Direct anti-HCV agents.
10.1016/j.apsb.2015.09.008
- Author:
Xingquan ZHANG
1
Author Information
1. Division of Infectious Diseases, University of California, San Diego School of Medicine, La Jolla, CA 92093, USA.
- Publication Type:Journal Article
- Keywords:
Cure HCV;
Direct antiviral agents;
Hepatitis C virus;
NS3/4A protease inhibitor;
Sustained virologic response
- From:
Acta Pharmaceutica Sinica B
2016;6(1):26-31
- CountryChina
- Language:English
-
Abstract:
Unlike human immunodeficiency virus (HIV) and hepatitis B virus (HBV), hepatitis C virus (HCV) infection is a curable disease.

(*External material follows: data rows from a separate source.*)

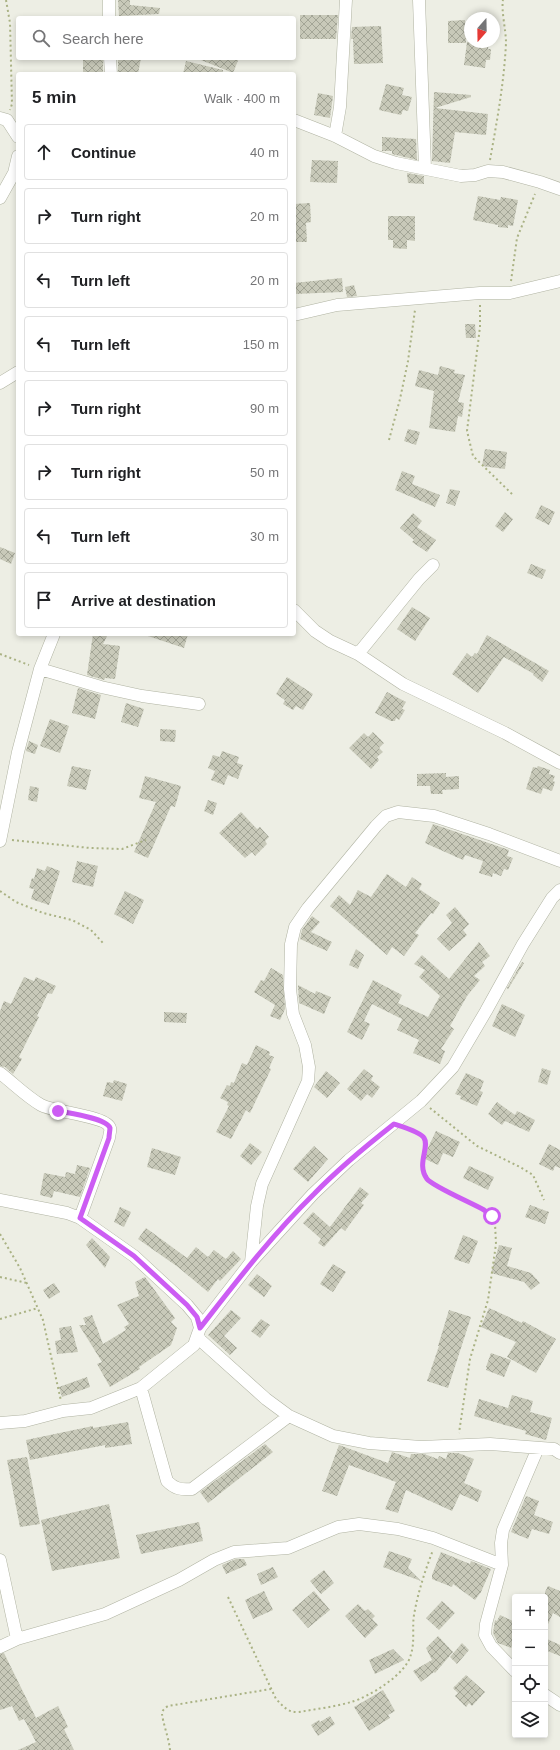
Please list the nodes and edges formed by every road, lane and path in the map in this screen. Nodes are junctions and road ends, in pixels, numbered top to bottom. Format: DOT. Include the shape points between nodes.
graph roads {
  1 [pos="6,0"];
  2 [pos="109,0"];
  3 [pos="346,0"];
  4 [pos="419,0"];
  5 [pos="503,0"];
  6 [pos="109,16"];
  7 [pos="110,60"];
  8 [pos="111,72"];
  9 [pos="4,119"];
  10 [pos="296,121"];
  11 [pos="16,134"];
  12 [pos="335,136"];
  13 [pos="16,164"];
  14 [pos="425,168"];
  15 [pos="488,171"];
  16 [pos="540,182"];
  17 [pos="560,189"];
  18 [pos="0,198"];
  19 [pos="560,281"];
  20 [pos="510,292"];
  21 [pos="480,293"];
  22 [pos="416,298"];
  23 [pos="296,315"];
  24 [pos="16,373"];
  25 [pos="0,383"];
  26 [pos="389,440"];
  27 [pos="513,495"];
  28 [pos="433,565"];
  29 [pos="296,612"];
  30 [pos="53,636"];
  31 [pos="0,654"];
  32 [pos="358,654"];
  33 [pos="40,669"];
  34 [pos="199,704"];
  35 [pos="560,763"];
  36 [pos="1,840"];
  37 [pos="146,840"];
  38 [pos="560,861"];
  39 [pos="560,890"];
  40 [pos="0,891"];
  41 [pos="103,942"];
  42 [pos="0,1073"];
  43 [pos="421,1101"];
  44 [pos="394,1124"];
  45 [pos="0,1200"];
  46 [pos="544,1200"];
  47 [pos="80,1218"];
  48 [pos="0,1234"];
  49 [pos="251,1262"];
  50 [pos="0,1277"];
  51 [pos="27,1283"];
  52 [pos="38,1308"];
  53 [pos="0,1319"];
  54 [pos="199,1333"];
  55 [pos="141,1388"];
  56 [pos="63,1412"];
  57 [pos="289,1416"];
  58 [pos="0,1423"];
  59 [pos="457,1446"];
  60 [pos="538,1448"];
  61 [pos="560,1453"];
  62 [pos="438,1540"];
  63 [pos="0,1560"];
  64 [pos="502,1566"];
  65 [pos="228,1597"];
  66 [pos="17,1639"];
  67 [pos="0,1647"];
  68 [pos="512,1668"];
  69 [pos="271,1689"];
  70 [pos="548,1697"];
  71 [pos="560,1705"];
  72 [pos="170,1750"];
  1 -- 9 [label="path" via="10,23 12,104"];
  2 -- 6 [label="street"];
  3 -- 12 [label="street" via="340,107"];
  4 -- 14 [label="street"];
  5 -- 15 [label="path" via="506,31 504,67 500,108"];
  7 -- 8 [label="street"];
  9 -- 11 [label="street"];
  10 -- 12 [label="street"];
  12 -- 14 [label="street" via="374,156"];
  13 -- 18 [label="street"];
  14 -- 15 [label="street" via="461,176"];
  15 -- 16 [label="street" via="503,172"];
  16 -- 17 [label="street"];
  16 -- 20 [label="path" via="517,238"];
  19 -- 20 [label="street"];
  20 -- 21 [label="street"];
  21 -- 22 [label="street"];
  21 -- 27 [label="path" via="480,327 467,431 473,456"];
  22 -- 23 [label="street" via="338,305"];
  22 -- 26 [label="path" via="408,361"];
  24 -- 25 [label="street"];
  28 -- 32 [label="street"];
  29 -- 32 [label="street" via="315,631"];
  30 -- 33 [label="street"];
  31 -- 33 [label="path"];
  32 -- 35 [label="street" via="403,684 505,733"];
  33 -- 34 [label="street" via="100,687"];
  33 -- 36 [label="street" via="18,752"];
  36 -- 37 [label="path" via="122,849"];
  38 -- 49 [label="street" via="434,816 398,812 386,816 376,826 308,908 295,927 292,938 290,989 293,1014 305,1045 309,1067 308,1081 262,1184"];
  39 -- 43 [label="street" via="552,898 523,944 453,1067"];
  40 -- 41 [label="path" via="16,902 43,913 72,920 91,930"];
  42 -- 47 [label="street" via="42,1106 85,1116 107,1124 110,1128 109,1138"];
  43 -- 44 [label="street"];
  43 -- 46 [label="path" via="477,1146 534,1175"];
  44 -- 49 [label="street" via="349,1160 313,1194"];
  44 -- 59 [label="path" via="424,1137 426,1142 422,1165 429,1181 484,1210 492,1216 495,1223 496,1244 488,1300 470,1359"];
  45 -- 47 [label="street" via="67,1213"];
  47 -- 54 [label="street" via="134,1256 187,1305 197,1317"];
  48 -- 51 [label="path"];
  49 -- 54 [label="street"];
  50 -- 51 [label="path"];
  51 -- 52 [label="path"];
  52 -- 53 [label="path"];
  52 -- 56 [label="path" via="43,1320"];
  54 -- 55 [label="street" via="194,1345"];
  54 -- 57 [label="street" via="266,1399"];
  55 -- 56 [label="street" via="91,1408"];
  55 -- 57 [label="street" via="167,1481 174,1488 183,1490 192,1489"];
  56 -- 58 [label="street" via="25,1421"];
  57 -- 59 [label="street" via="333,1436 369,1443 421,1447"];
  59 -- 60 [label="street" via="490,1444"];
  60 -- 61 [label="street" via="554,1449"];
  60 -- 64 [label="street" via="503,1530"];
  62 -- 64 [label="street"];
  62 -- 66 [label="street" via="378,1525 338,1527 288,1548 234,1552 105,1614"];
  62 -- 69 [label="path" via="421,1581 414,1616 411,1654 401,1673 352,1702 299,1712 286,1709"];
  63 -- 66 [label="street"];
  64 -- 68 [label="street" via="485,1635 491,1646"];
  65 -- 69 [label="path"];
  66 -- 67 [label="street"];
  69 -- 72 [label="path" via="164,1708 162,1714"];
  70 -- 71 [label="street"];
}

Current direct antiviral agent (DAA) targets are focused on HCV NS3/4A protein (protease), NS5B protein (polymerase) and NS5A protein. The first generation of DAAs includes boceprevir and telaprevir, which are protease inhibitors and were approved for clinical use in 2011. The cure rate for genotype 1 patients increased from 45% to 70% when boceprevir or telaprevir was added to standard PEG-IFN/ribavirin. More effective and less toxic second generation DAAs supplanted these drugs by 2013. The second generation of DAAs includes sofosbuvir (Sovaldi), simeprevir (Olysio), and fixed combination medicines Harvoni and Viekira Pak. These drugs increase cure rates to over 90% without the need for interferon and effectively treat all HCV genotypes. With these drugs the "cure HCV" goal has become a reality. Concerns remain about drug resistance mutations and the high cost of these drugs. The investigation of new HCV drugs is progressing rapidly; fixed dose combination medicines in phase III clinical trials include Viekirax, asunaprevir+daclatasvir+beclabuvir, grazoprevir+elbasvir and others.